Give back all of the data below word for word, leaving out the pictures.

INPUT DATA: Begin

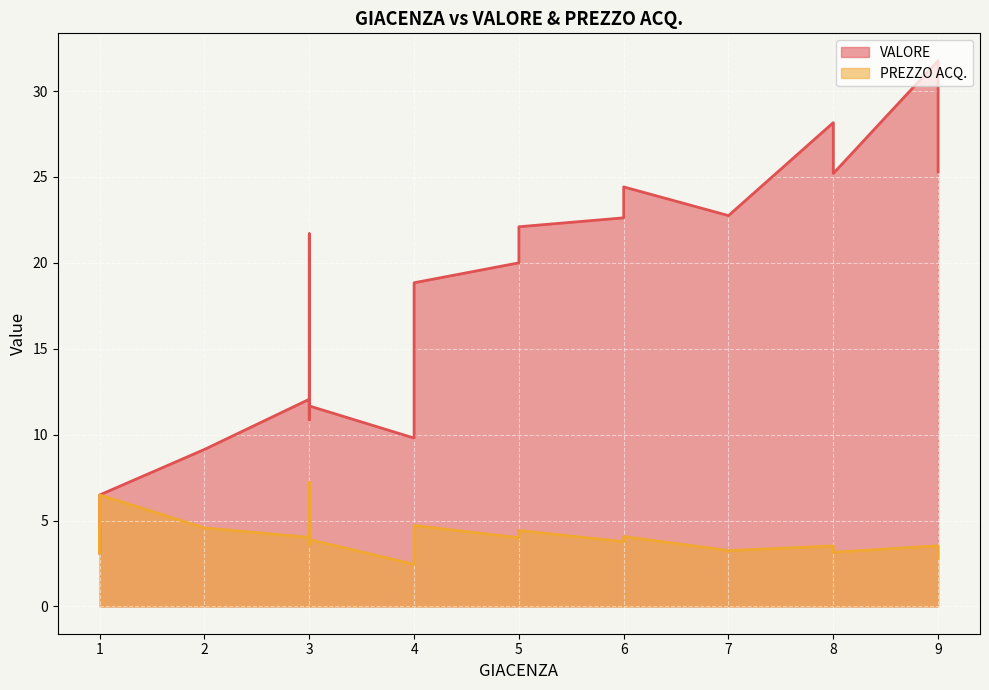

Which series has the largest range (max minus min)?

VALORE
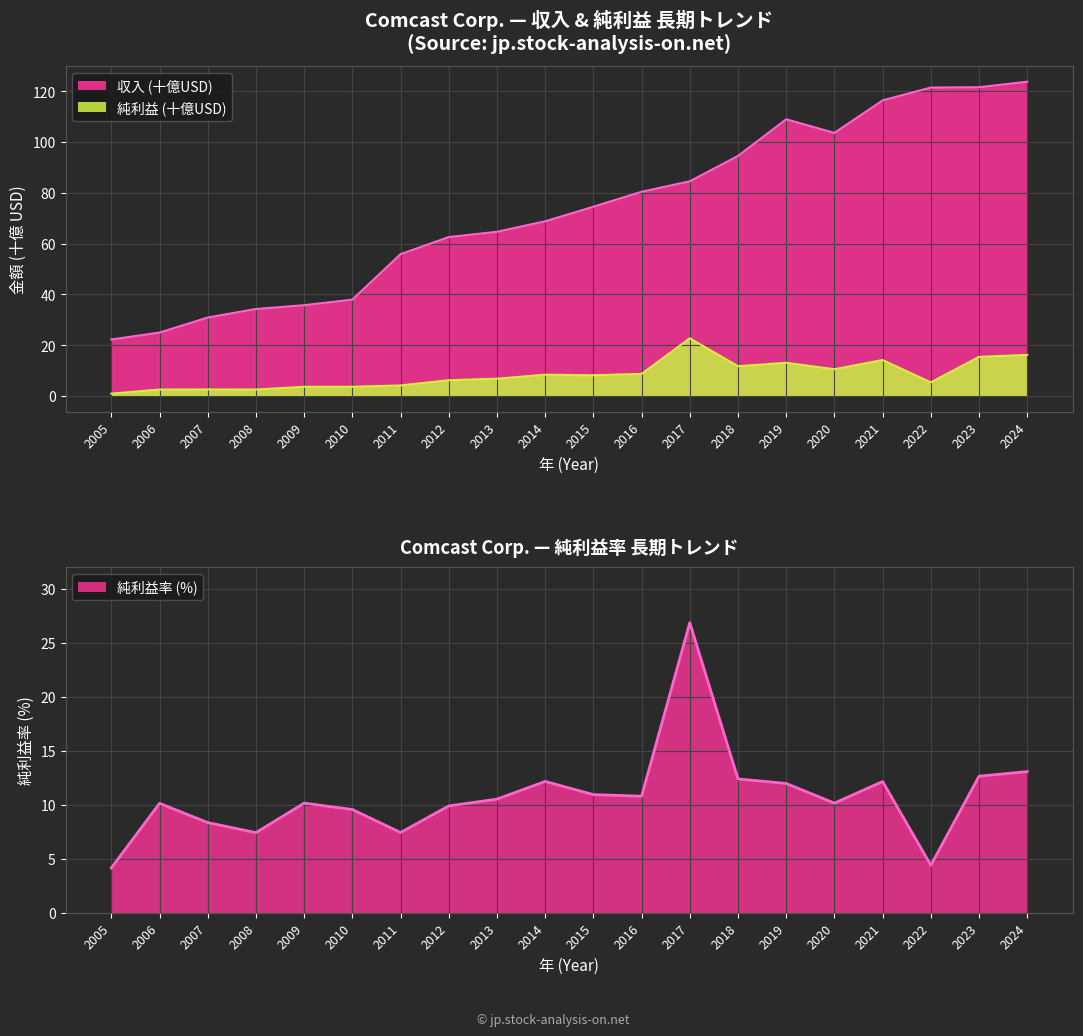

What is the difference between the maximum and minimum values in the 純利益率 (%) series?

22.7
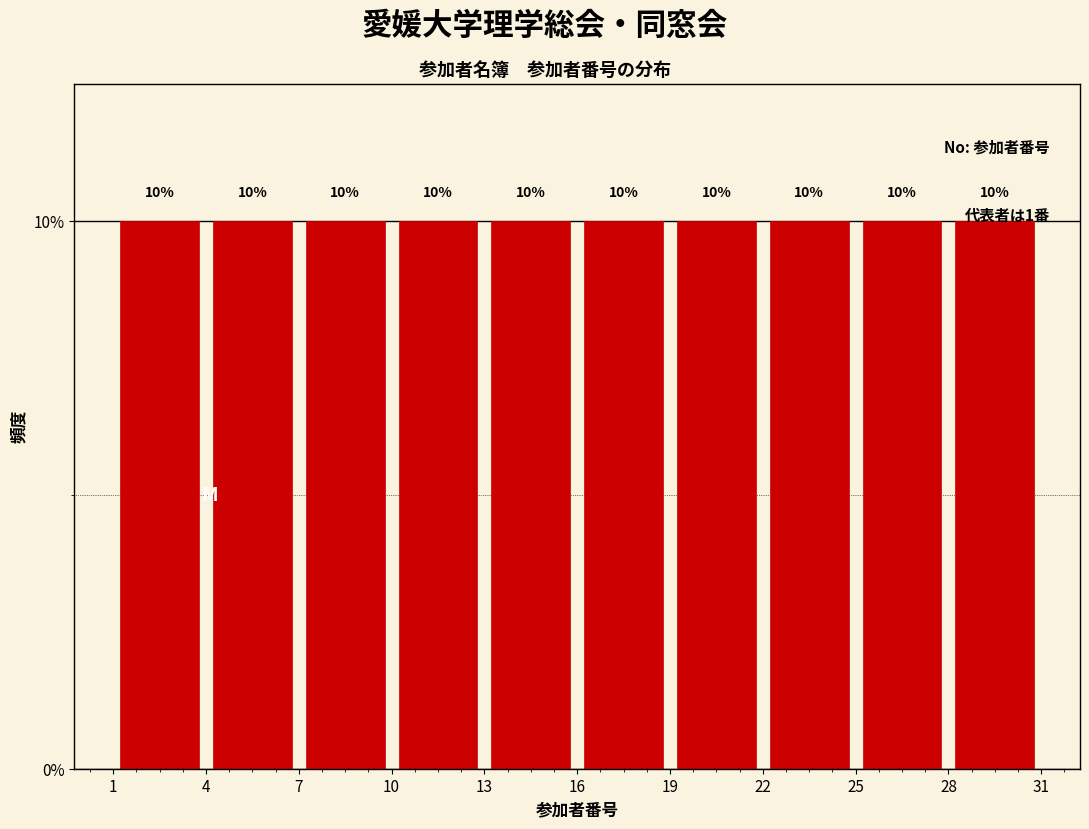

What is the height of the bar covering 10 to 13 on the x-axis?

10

INPUT DATA: End

* SOLUTION:
Which series has the largest range (max minus min)?

VALORE

What is the difference between the maximum and minimum values in the 純利益率 (%) series?

22.7

What is the height of the bar covering 10 to 13 on the x-axis?

10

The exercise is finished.